Saved data entries
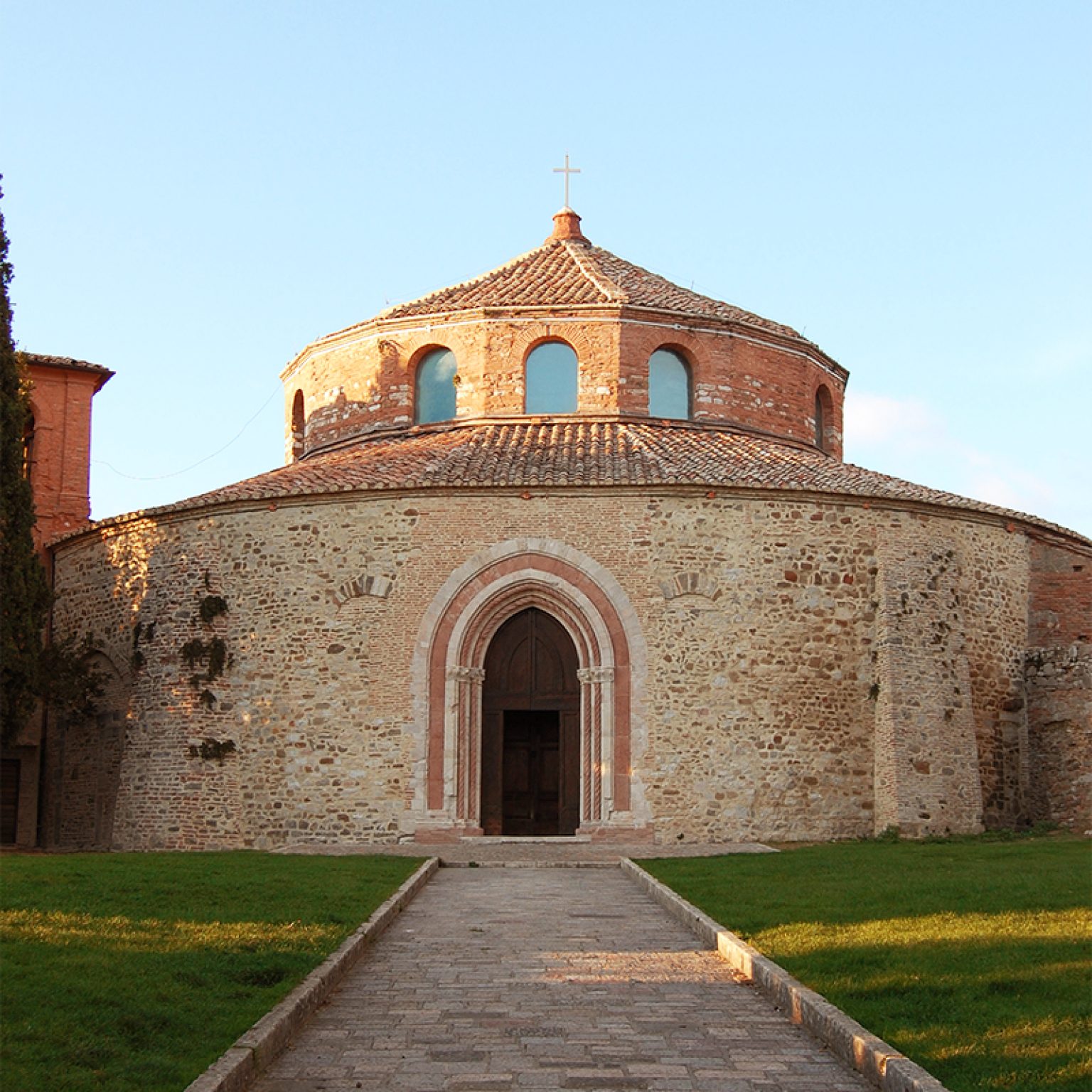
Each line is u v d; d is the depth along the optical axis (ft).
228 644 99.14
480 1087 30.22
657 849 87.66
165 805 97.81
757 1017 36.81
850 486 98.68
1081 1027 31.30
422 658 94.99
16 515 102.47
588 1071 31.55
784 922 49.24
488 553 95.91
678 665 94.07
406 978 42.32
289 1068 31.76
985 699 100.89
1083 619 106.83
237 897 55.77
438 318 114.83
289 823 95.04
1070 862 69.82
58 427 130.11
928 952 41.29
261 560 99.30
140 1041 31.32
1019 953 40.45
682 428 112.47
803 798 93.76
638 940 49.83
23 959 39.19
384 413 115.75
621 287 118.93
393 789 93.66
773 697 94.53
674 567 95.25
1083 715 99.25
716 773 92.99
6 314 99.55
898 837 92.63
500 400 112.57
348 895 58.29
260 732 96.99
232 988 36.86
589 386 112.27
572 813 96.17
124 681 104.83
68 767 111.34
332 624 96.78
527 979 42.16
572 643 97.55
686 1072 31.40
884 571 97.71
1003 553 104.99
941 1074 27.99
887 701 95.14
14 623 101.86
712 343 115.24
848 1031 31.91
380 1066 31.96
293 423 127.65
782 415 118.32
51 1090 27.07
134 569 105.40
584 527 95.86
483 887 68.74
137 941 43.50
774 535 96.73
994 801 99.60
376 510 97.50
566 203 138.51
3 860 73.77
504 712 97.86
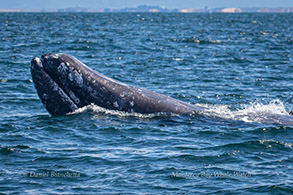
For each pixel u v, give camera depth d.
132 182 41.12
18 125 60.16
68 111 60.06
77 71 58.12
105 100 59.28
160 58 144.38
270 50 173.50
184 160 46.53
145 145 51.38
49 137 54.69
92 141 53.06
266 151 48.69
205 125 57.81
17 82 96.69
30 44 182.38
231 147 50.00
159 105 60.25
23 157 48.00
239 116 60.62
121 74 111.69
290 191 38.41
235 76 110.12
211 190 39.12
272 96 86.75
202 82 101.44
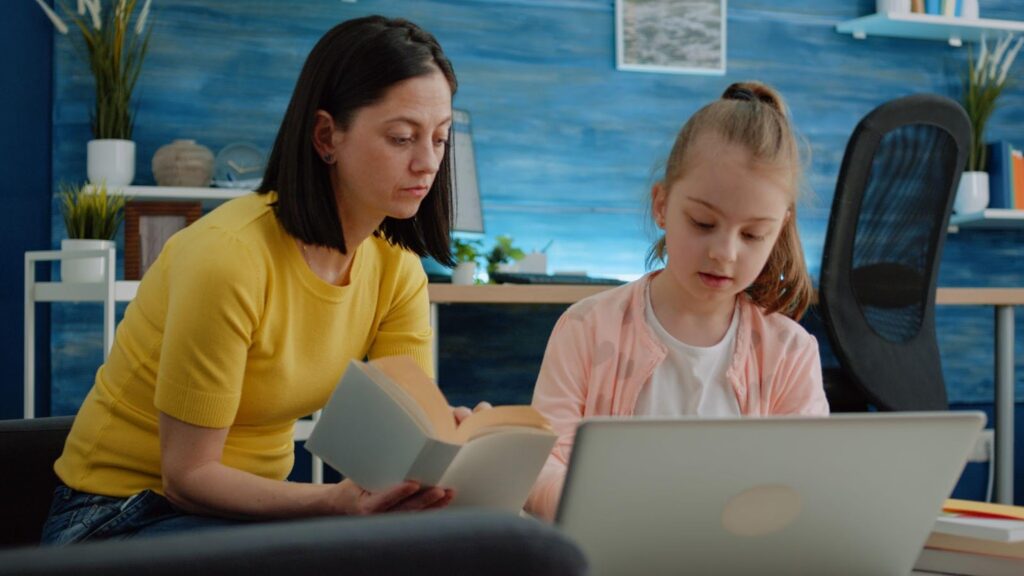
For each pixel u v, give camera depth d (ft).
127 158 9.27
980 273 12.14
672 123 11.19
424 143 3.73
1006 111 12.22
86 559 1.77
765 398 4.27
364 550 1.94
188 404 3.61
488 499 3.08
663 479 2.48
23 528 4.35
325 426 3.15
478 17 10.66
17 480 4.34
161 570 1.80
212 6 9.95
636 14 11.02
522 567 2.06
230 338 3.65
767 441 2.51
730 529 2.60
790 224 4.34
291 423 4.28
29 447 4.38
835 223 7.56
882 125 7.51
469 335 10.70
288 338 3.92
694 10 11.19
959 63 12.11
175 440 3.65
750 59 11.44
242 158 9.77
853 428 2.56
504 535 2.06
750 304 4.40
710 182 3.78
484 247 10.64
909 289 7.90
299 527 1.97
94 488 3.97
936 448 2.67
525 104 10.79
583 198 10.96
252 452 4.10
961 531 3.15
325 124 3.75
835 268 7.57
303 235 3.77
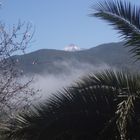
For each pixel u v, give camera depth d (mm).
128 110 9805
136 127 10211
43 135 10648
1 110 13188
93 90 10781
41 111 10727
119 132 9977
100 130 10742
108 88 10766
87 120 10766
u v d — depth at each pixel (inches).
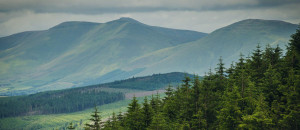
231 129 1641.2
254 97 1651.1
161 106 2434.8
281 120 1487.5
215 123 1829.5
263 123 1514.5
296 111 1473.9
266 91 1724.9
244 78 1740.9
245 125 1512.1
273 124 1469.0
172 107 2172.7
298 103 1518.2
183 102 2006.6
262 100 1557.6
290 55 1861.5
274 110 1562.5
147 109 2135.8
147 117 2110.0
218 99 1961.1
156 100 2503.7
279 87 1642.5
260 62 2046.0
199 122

WORK INSTRUCTION —
Print the entries as they stand, first line through the line holding "232 988 36.86", with every picture removed.

REPLY —
Each line is u v d; d is the depth along the optical axis (ft).
228 644 99.14
480 1087 30.22
657 849 87.66
165 805 97.81
757 1017 36.81
850 486 98.68
1081 1027 31.30
422 658 94.99
16 515 102.47
588 1071 31.55
784 922 49.24
488 553 95.91
678 665 94.07
406 978 42.32
289 1068 31.76
985 699 100.89
1083 619 106.83
237 897 55.77
438 318 114.83
289 823 95.04
1070 862 69.82
58 427 130.11
928 952 41.29
261 560 99.30
140 1041 31.32
1019 953 40.45
682 428 112.47
803 798 93.76
638 940 49.83
23 959 39.19
384 413 115.75
621 287 118.93
393 789 93.66
773 697 94.53
674 567 95.25
1083 715 99.25
716 773 92.99
6 314 99.55
898 837 92.63
500 400 112.57
348 895 58.29
260 732 96.99
232 988 36.86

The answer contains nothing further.